=== Exercise prompt ===
Using the string "your" as the key, pull each matching line out of the records below.

= = = = =

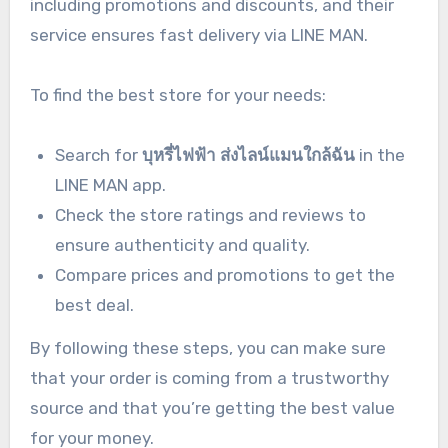
including promotions and discounts, and their
service ensures fast delivery via LINE MAN.
To find the best store for your needs:
Search for
บุหรี่ไฟฟ้า ส่งไลน์แมนใกล้ฉัน
in the
LINE MAN app.
Check the store ratings and reviews to
ensure authenticity and quality.
Compare prices and promotions to get the
best deal.
By following these steps, you can make sure
that your order is coming from a trustworthy
source and that you’re getting the best value
for your money.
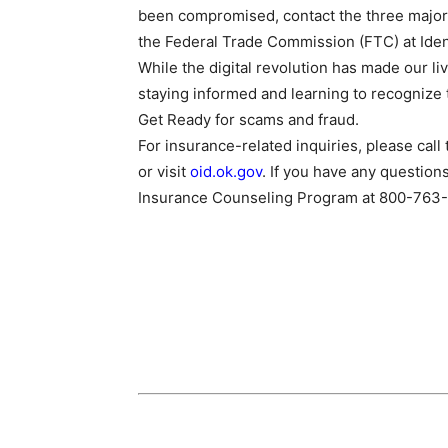
been compromised, contact the three major c
the Federal Trade Commission (FTC) at Iden
While the digital revolution has made our liv
staying informed and learning to recognize t
Get Ready for scams and fraud.
For insurance-related inquiries, please ca
or visit
oid.ok.gov
. If you have any question
Insurance Counseling Program at 800-763-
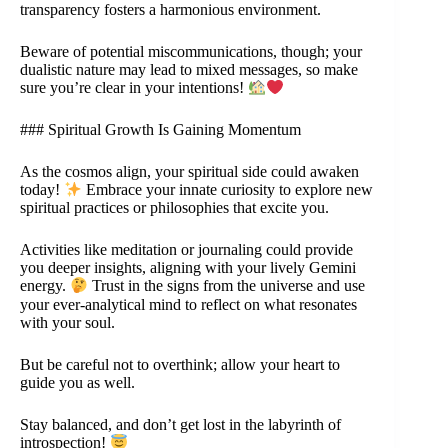
transparency fosters a harmonious environment.
Beware of potential miscommunications, though; your
dualistic nature may lead to mixed messages, so make
sure you’re clear in your intentions!
### Spiritual Growth Is Gaining Momentum
As the cosmos align, your spiritual side could awaken
today!
Embrace your innate curiosity to explore new
spiritual practices or philosophies that excite you.
Activities like meditation or journaling could provide
you deeper insights, aligning with your lively Gemini
energy.
Trust in the signs from the universe and use
your ever-analytical mind to reflect on what resonates
with your soul.
But be careful not to overthink; allow your heart to
guide you as well.
Stay balanced, and don’t get lost in the labyrinth of
introspection!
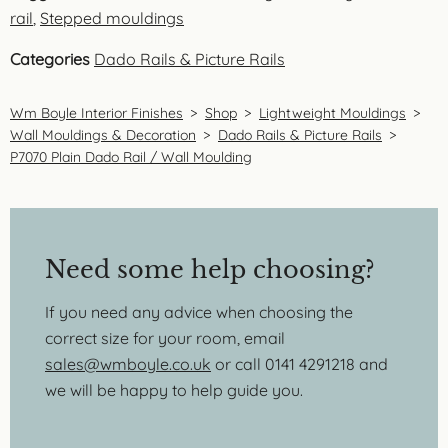
rail
,
Stepped mouldings
Categories
Dado Rails & Picture Rails
Wm Boyle Interior Finishes
>
Shop
>
Lightweight Mouldings
>
Wall Mouldings & Decoration
>
Dado Rails & Picture Rails
>
P7070 Plain Dado Rail / Wall Moulding
Need some help choosing?
If you need any advice when choosing the
correct size for your room, email
sales@wmboyle.co.uk
or call 0141 4291218 and
we will be happy to help guide you.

= = = = =

=== Expected answer ===
To find the best store for your needs:
that your order is coming from a trustworthy
for your money.
Beware of potential miscommunications, though; your
sure you’re clear in your intentions!
As the cosmos align, your spiritual side could awaken
Embrace your innate curiosity to explore new
you deeper insights, aligning with your lively Gemini
your ever-analytical mind to reflect on what resonates
with your soul.
But be careful not to overthink; allow your heart to
correct size for your room, email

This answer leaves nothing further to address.